Insulin was far less stable when blood was taken on heparin and stored at room temperature, with a reduction to 74% that at baseline (interquartile range [IQR] 69–84%) by 24 h (P = 0.012) and to 49% (36–57%) by 48 h (P < 0.001). This is in contrast to samples taken on EDTA and stored at 4°C, where insulin concentrations were similar (median 96–98% those at baseline; P > 0.6 for all) throughout the 48-h period (Fig. 1A). Time delay in centrifugation and freezing had little effect on total and intact proinsulin concentrations measured in both cold storage EDTA and room temperature heparin samples (Figs. 1B and C), with most results remaining within 10% those at baseline for up to 48 h. The only deviation from this was with the intact proinsulin concentrations from the 48 h heparin samples, which decreased to 81% (IQR 75–91%) those at baseline, although this difference did not quite reach statistical significance (P = 0.06).

Four of the heparin samples were found to be hemolysed (one at 24 h and three of the 48-h samples). Removal of the four hemolyzed heparin samples made little difference to the results, with insulin still significantly reduced to 54.7% (IQR 38.6–66.1%) that of baseline (P < 0.001) in samples taken on heparin and left 48 h before centrifugation and freezing (compared with 93.5% that at baseline for total proinsulin and 83.7% for intact proinsulin).

Study 2: Interrelationships between insulin and insulin propeptides at birth

Characteristics of babies and insulin and insulin propeptide concentrations.

Only subjects with all three umbilical cord insulin peptide measurements (insulin, total proinsulins, and intact proinsulin) were included in this study. Insulin and insulin propeptides were not measured in 92 samples because of hemolysis. The analysis was therefore carried out on 440 term, singleton babies. These babies had a mean ± SD birth weight of 3,554 ± 477 g and gestation of 40.1 ± 1.2 weeks. Fifty-two percent (n = 229) of the sample was male, and 41% of births (n = 180) were first-time deliveries. A total of 63 (14%) were born via caesarean section.

Those for whom all three cord peptide results were available were slightly heavier than those with at least one of the measurements missing (3,554 vs. 3,463 g, respectively; P = 0.003), but there was no difference in gestation (40.2 vs. 40.1; P = 0.583). Cord insulin concentrations were associated with intact and total proinsulin concentrations (r = 0.446 and 0.666, respectively; P < 0.001), and intact and total proinsulin were also strongly correlated (r = 0.680; P < 0.001). There was greater variation in total proinsulin and insulin compared with the intact proinsulin (F = 1.6 and 1.4, respectively; P < 0.001 for both). The median total proinsulin-to-insulin ratio was 0.66. Total proinsulins accounted for 40.8% of all insulin-like molecules in cord blood.

Relationships with mode of delivery.

- **GIVEN ENTRIES**

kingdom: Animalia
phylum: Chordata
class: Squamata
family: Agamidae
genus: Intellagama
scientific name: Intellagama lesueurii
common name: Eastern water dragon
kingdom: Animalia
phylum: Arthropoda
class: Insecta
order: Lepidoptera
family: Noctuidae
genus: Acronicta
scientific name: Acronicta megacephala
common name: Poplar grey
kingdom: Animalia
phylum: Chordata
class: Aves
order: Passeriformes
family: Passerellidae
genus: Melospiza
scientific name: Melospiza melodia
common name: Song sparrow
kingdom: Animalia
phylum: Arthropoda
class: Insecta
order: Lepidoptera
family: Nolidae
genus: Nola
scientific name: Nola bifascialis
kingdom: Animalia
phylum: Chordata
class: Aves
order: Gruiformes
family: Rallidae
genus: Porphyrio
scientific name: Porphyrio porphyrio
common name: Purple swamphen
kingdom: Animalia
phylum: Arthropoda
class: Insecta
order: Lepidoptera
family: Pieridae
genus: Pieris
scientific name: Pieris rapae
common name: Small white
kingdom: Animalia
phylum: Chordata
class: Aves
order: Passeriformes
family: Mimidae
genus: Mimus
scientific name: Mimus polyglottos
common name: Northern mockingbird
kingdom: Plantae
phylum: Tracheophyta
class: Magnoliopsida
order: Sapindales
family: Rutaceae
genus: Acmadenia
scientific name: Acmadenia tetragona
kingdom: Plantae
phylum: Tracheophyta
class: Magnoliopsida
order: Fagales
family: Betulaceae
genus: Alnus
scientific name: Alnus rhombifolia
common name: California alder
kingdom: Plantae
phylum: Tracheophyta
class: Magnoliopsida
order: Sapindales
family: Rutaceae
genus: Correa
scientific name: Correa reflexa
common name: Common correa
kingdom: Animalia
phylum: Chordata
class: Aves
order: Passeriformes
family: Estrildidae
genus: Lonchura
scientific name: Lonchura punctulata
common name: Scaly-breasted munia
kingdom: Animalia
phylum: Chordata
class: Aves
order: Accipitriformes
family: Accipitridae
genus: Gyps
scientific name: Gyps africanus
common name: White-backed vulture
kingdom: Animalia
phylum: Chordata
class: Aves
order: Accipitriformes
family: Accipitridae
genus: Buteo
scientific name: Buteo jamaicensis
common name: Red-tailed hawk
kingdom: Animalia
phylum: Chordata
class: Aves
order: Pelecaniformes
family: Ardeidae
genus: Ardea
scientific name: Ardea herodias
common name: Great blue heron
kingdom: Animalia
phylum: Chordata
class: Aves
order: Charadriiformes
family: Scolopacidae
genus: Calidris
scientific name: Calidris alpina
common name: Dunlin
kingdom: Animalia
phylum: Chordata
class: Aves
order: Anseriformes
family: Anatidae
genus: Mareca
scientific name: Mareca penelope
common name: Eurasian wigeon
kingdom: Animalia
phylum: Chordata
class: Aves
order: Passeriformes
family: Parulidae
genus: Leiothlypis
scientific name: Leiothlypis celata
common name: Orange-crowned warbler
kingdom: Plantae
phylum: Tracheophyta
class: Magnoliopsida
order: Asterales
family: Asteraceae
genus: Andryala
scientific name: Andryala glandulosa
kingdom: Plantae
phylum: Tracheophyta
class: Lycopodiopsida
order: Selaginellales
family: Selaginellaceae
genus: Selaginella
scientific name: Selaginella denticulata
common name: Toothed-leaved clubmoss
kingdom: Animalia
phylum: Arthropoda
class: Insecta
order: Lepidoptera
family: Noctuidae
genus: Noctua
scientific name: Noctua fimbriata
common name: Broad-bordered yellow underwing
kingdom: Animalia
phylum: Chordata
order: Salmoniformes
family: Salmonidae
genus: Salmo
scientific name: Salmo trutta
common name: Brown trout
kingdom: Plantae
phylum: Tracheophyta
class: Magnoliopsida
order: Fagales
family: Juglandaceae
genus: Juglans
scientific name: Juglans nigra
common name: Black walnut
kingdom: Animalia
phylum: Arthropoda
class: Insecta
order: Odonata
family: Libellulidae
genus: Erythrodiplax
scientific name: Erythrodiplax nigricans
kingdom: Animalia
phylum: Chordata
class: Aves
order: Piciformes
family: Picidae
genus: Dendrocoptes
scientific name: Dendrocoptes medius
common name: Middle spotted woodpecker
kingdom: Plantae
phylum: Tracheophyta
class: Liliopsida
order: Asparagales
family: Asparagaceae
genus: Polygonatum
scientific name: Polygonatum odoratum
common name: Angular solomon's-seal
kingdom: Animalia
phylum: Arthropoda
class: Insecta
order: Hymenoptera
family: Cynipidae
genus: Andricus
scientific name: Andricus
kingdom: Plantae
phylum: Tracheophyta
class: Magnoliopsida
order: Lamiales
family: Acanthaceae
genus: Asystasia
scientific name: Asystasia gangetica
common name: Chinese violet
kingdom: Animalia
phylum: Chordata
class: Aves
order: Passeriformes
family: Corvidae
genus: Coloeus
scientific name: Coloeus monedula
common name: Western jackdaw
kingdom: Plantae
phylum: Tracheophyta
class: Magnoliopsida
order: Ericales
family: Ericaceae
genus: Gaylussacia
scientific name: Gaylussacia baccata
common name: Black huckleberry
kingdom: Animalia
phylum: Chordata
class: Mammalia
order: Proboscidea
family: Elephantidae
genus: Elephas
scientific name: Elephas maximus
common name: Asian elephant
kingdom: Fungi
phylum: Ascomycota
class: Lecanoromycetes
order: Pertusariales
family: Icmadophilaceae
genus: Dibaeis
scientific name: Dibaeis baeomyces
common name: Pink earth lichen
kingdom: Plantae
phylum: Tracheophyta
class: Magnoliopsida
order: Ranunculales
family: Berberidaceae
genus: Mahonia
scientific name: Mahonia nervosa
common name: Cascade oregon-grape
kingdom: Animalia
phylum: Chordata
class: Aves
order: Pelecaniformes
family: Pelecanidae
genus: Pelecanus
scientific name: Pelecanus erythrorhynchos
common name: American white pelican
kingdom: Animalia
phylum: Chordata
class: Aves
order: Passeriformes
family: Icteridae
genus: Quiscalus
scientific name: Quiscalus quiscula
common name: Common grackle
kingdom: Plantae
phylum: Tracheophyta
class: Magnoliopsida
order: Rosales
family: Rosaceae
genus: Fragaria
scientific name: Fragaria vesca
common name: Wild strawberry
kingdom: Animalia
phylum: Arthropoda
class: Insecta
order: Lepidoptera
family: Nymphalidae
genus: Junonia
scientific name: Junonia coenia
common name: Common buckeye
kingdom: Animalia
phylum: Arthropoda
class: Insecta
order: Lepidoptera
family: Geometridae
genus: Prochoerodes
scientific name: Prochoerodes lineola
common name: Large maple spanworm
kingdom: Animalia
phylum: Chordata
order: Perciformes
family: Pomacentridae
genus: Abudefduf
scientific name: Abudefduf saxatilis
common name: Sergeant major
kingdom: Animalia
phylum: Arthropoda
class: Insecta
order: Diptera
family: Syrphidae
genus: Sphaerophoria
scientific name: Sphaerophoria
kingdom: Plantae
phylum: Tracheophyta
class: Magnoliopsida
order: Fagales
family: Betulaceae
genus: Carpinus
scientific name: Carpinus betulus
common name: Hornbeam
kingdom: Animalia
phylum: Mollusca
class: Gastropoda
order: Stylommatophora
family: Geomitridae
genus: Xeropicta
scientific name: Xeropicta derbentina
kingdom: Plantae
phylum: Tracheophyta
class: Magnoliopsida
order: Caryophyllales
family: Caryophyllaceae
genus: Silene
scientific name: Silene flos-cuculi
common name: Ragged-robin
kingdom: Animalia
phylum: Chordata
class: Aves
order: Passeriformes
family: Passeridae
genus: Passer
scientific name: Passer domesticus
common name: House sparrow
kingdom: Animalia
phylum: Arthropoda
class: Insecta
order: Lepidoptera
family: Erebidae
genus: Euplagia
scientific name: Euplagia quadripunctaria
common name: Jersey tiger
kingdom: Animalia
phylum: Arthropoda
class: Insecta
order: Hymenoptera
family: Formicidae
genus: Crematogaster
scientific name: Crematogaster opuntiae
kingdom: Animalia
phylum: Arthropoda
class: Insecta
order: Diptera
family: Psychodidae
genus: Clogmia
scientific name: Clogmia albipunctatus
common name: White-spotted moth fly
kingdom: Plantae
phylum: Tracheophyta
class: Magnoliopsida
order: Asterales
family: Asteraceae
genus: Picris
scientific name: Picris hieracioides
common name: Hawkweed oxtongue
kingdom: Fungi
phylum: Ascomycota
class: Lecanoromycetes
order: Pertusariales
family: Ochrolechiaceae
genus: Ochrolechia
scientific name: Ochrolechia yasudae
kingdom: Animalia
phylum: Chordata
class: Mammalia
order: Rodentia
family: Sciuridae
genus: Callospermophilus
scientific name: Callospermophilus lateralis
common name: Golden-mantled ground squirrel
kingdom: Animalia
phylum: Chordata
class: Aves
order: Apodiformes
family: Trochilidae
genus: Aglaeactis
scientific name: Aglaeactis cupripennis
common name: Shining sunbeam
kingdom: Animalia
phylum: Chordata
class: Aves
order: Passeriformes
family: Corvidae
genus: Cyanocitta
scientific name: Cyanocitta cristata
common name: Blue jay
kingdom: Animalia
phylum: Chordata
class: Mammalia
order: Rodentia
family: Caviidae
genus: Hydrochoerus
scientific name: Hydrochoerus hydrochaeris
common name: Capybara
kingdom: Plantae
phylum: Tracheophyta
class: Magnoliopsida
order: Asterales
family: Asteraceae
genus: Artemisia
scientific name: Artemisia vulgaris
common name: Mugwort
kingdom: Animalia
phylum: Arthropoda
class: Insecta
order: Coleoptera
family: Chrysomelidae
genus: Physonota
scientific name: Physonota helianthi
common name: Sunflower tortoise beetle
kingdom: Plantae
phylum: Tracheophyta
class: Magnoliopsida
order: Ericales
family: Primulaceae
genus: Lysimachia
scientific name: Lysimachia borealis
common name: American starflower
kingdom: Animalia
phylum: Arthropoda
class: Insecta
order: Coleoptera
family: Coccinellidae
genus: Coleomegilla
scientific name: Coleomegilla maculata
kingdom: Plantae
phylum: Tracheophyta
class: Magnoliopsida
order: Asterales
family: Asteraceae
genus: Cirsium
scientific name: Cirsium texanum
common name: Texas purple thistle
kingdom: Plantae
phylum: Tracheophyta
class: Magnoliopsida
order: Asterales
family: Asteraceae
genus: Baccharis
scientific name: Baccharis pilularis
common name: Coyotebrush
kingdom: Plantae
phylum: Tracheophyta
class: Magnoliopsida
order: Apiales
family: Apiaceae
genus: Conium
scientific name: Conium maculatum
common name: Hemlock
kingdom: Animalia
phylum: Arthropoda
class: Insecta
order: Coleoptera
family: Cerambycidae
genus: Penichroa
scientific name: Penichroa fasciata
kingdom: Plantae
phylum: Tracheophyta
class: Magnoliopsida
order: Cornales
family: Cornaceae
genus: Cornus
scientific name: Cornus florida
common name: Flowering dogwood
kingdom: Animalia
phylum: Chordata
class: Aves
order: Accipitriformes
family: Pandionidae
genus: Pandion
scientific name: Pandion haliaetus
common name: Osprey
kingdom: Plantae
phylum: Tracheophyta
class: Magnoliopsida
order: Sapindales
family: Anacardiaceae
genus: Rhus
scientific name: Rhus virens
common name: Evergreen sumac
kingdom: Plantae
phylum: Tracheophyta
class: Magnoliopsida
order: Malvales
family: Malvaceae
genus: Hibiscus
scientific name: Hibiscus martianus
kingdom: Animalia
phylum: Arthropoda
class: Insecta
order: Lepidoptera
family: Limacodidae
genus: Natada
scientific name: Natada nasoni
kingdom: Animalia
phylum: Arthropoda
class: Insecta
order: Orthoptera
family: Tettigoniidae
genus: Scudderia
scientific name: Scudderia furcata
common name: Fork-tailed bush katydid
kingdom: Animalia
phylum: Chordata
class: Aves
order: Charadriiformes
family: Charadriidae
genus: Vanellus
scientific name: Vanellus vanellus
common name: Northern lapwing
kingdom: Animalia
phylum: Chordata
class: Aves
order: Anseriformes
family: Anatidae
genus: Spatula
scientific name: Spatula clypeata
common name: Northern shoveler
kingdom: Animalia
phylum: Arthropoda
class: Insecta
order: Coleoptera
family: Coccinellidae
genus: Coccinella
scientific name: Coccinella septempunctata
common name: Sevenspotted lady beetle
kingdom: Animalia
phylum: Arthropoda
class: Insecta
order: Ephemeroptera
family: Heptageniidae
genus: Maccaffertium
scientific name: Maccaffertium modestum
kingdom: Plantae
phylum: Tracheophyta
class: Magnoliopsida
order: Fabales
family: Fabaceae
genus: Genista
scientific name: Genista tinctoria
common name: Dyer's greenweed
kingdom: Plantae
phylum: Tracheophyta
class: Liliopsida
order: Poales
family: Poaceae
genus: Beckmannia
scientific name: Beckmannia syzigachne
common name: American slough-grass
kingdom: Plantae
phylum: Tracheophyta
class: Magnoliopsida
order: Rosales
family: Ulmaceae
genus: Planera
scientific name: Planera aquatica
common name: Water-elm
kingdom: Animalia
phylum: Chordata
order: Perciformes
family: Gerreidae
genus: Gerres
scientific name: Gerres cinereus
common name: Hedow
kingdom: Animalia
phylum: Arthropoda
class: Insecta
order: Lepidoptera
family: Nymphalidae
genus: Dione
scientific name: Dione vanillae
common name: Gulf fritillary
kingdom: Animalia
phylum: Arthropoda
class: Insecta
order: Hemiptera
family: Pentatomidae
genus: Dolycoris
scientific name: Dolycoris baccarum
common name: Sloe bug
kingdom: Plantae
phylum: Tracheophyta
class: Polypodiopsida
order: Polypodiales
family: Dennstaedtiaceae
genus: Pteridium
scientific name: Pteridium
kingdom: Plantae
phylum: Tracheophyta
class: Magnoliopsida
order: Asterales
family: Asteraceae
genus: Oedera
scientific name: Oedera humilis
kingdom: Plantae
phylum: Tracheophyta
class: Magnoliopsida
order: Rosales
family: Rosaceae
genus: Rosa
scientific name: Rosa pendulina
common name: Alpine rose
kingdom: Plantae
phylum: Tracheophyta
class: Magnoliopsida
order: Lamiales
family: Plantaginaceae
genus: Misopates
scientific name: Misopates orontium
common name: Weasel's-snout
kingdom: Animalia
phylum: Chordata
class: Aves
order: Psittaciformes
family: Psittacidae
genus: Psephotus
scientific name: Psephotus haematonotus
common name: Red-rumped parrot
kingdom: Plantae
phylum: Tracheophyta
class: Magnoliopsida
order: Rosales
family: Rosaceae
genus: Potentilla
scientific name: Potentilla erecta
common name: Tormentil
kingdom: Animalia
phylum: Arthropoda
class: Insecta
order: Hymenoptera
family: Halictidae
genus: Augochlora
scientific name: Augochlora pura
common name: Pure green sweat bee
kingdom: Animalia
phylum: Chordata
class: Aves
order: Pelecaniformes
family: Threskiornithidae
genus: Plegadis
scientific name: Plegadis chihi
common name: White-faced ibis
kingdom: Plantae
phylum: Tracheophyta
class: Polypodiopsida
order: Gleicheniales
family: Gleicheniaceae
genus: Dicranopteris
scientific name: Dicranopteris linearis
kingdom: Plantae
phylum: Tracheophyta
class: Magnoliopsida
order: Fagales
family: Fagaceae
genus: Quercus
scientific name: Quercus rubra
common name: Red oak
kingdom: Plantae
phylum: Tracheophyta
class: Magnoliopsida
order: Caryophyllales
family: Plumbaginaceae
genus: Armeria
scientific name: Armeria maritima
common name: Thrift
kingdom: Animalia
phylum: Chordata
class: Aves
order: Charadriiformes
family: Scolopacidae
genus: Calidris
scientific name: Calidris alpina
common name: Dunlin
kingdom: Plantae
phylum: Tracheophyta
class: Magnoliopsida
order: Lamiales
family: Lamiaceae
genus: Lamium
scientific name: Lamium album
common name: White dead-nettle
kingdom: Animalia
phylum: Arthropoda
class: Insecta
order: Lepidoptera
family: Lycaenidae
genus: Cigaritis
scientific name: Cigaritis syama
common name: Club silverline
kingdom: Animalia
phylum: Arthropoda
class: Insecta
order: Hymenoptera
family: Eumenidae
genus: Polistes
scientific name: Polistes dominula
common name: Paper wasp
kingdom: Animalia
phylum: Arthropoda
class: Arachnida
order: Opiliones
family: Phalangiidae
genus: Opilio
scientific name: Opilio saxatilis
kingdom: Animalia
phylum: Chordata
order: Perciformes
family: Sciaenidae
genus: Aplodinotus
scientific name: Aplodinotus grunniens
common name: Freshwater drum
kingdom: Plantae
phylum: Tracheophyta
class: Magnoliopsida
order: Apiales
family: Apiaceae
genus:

- **PARTS OF THE EXERCISE**
1 - In the insulin study text, why was the Study 2 analysis limited to 440 babies? Answer in one to three sentences.
2 - Write the next part of the insulin study text, starting after its last heading on mode of delivery.
The data above come from a separate source and are not part of the text.

- **ANSWERS TO THE EXERCISE**
1 - Only subjects with all three umbilical cord measurements (insulin, total proinsulins, and intact proinsulin) were included, and these peptides were not measured in 92 samples because of hemolysis. The analysis was therefore carried out on 440 term, singleton babies.

2 -
Babies delivered by caesarean section had significantly higher insulin concentrations than babies delivered by normal vaginal delivery or assisted delivery (61.9 vs. 41.7 and 39.2 pmol/l, respectively; P < 0.001) (Fig. 2A). There was also a small but significant difference in intact proinsulin concentrations between caesareans and normal vaginal deliveries (11.1 vs. 9.0 pmol/l, respectively; P = 0.03), but there was no difference in total proinsulin concentrations between the three modes of delivery. Those born via caesarean section also had higher birth weights than those delivered vaginally, when correcting for sex and gestation (3,663 vs. 3,505 g, respectively; P = 0.009), but even when adjusting for birth weight, those born via caesarean section still had higher insulin and intact proinsulin concentrations. Those born via emergency caesarean section had higher cord insulin concentrations than those born via elective caesarean sections (69.7 vs. 55.2 pmol/l, respectively), although this did not reach significance (P = 0.11).

Differences between insulin and insulin propeptides and their relationships with birth size and maternal factors.

Insulin, total proinsulin, and intact proinsulin were significantly correlated with all measures of birth size including weight, length, head circumference, and skinfold thicknesses (r = 0.213–0.465; P < 0.001 for all). The strength of the correlations for each measure was similar for insulin, total proinsulin, and intact proinsulin, with each within the 95% CIs of one another. As expected, fasting maternal glucose at 28 weeks was significantly associated with all three insulin peptides (r = 0.16–0.26; P < 0.001 for all). Maternal age, weight, and BMI were also significantly correlated with all three peptides (r = 0.11–0.18; P < 0.001–0.03). Maternal insulin and homeostasis model assessment of insulin resistance were significantly correlated with cord insulin and total proinsulin (r = 0.17–0.23; P < 0.001 for all) but not with intact proinsulin (r = 0.05; P = 0.27 and r = 0.06; P = 0.23, respectively). Removing data from those delivered by caesarean sections made no difference to the results.

Sex differences in insulin and insulin propeptides.

Cord plasma from girls had higher concentrations of insulin (46.7 vs. 41.2 pmol/l; P = 0.031), total proinsulin (34.1 vs. 25.8 pmol/l; P < 0.001), and intact proinsulin (9.5 vs. 8.3 pmol/l; P = 0.004) than that from boys (Fig. 2B). Total proinsulin-to-insulin ratio was higher in girls than boys (0.73 vs. 0.63, respectively; P = 0.003). Similarly, the percentage of total proinsulin out of the total insulin-like molecules was also higher (42.5 vs. 39.2%; P = 0.003).

Multiple linear regression analysis was carried out to assess the independent contribution of the baby's sex when accounting for other determinants of cord insulin concentrations (gestation and maternal age, BMI, glucose, and insulin). When insulin was examined, sex did not quite remain a significant independent determinant [B 0.046 (SE 0.025); P = 0.064], but it was significantly associated with total proinsulin [0.106 (0.026); P < 0.001] and intact proinsulin [0.052 (0.022); P = 0.017].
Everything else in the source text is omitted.